[THE TASK] Would you print out all of the data exactly and keep the pictures out of it?

START TASK DATA

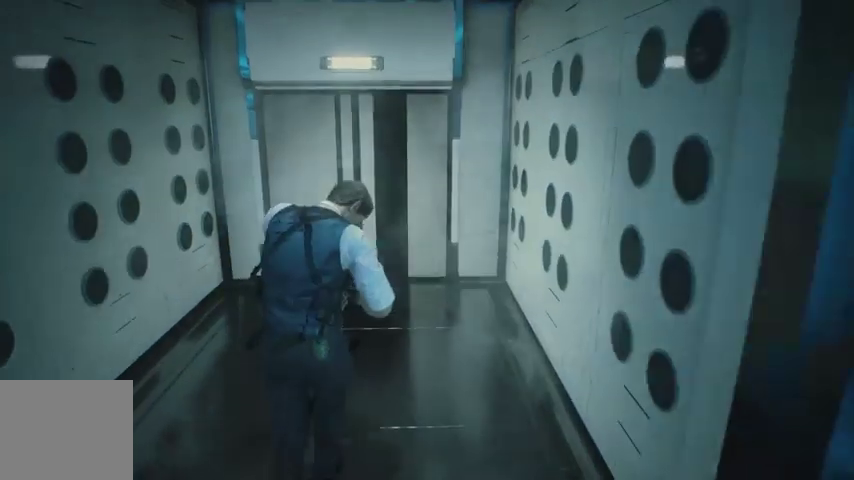
{"buttons": [], "left_stick": "up", "right_stick": "center", "events": []}
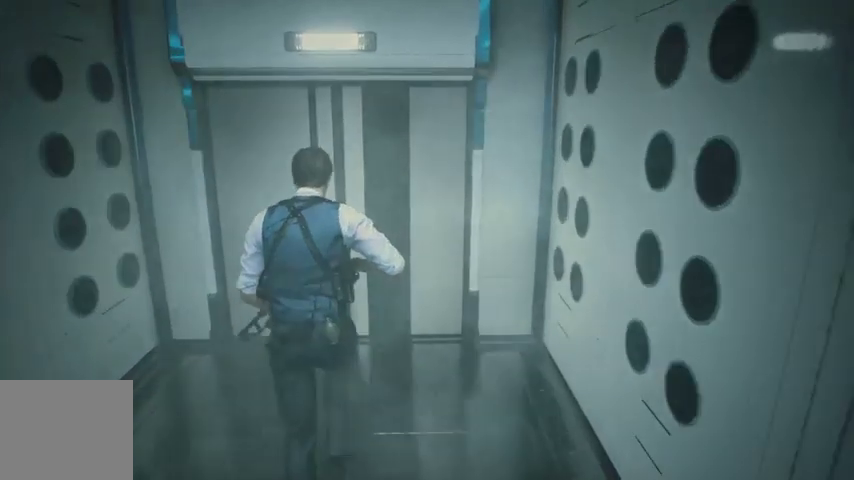
{"buttons": [], "left_stick": "up", "right_stick": "center", "events": []}
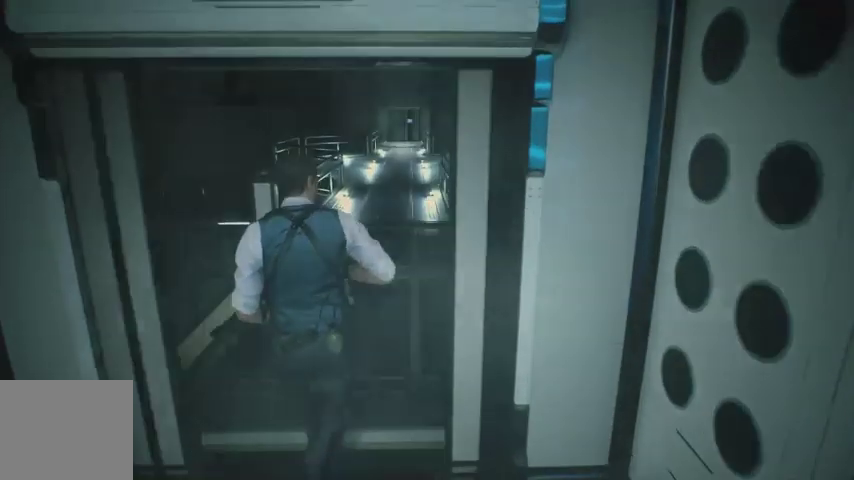
{"buttons": [], "left_stick": "up", "right_stick": "center", "events": []}
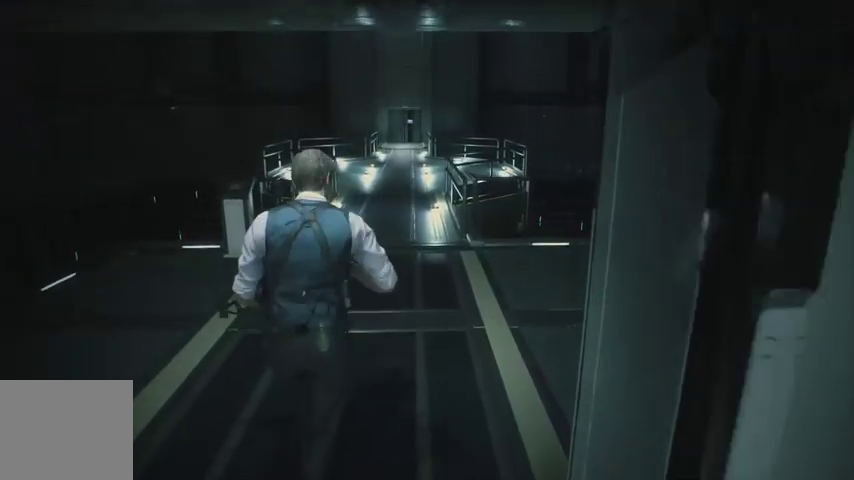
{"buttons": [], "left_stick": "up", "right_stick": "center", "events": []}
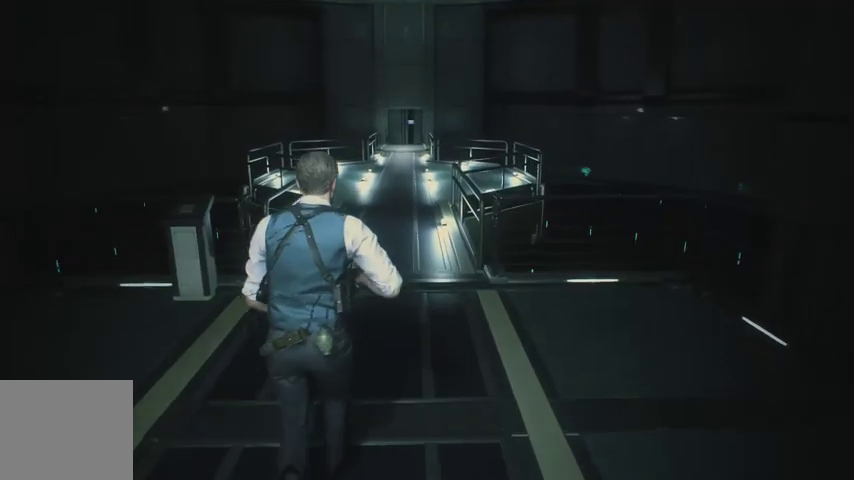
{"buttons": [], "left_stick": "up", "right_stick": "center", "events": []}
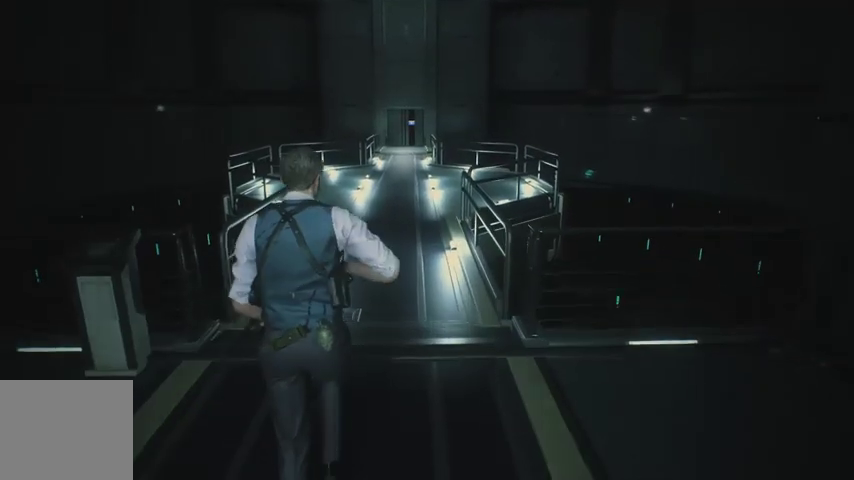
{"buttons": [], "left_stick": "up", "right_stick": "center", "events": [[300, "right_stick", "up"], [400, "right_stick", "center"]]}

END TASK DATA

[WRITTEN ANSWER]
{"buttons": [], "left_stick": "up", "right_stick": "center", "events": []}
{"buttons": [], "left_stick": "up", "right_stick": "center", "events": []}
{"buttons": [], "left_stick": "up", "right_stick": "center", "events": []}
{"buttons": [], "left_stick": "up", "right_stick": "center", "events": []}
{"buttons": [], "left_stick": "up", "right_stick": "center", "events": []}
{"buttons": [], "left_stick": "up", "right_stick": "center", "events": [[300, "right_stick", "up"], [400, "right_stick", "center"]]}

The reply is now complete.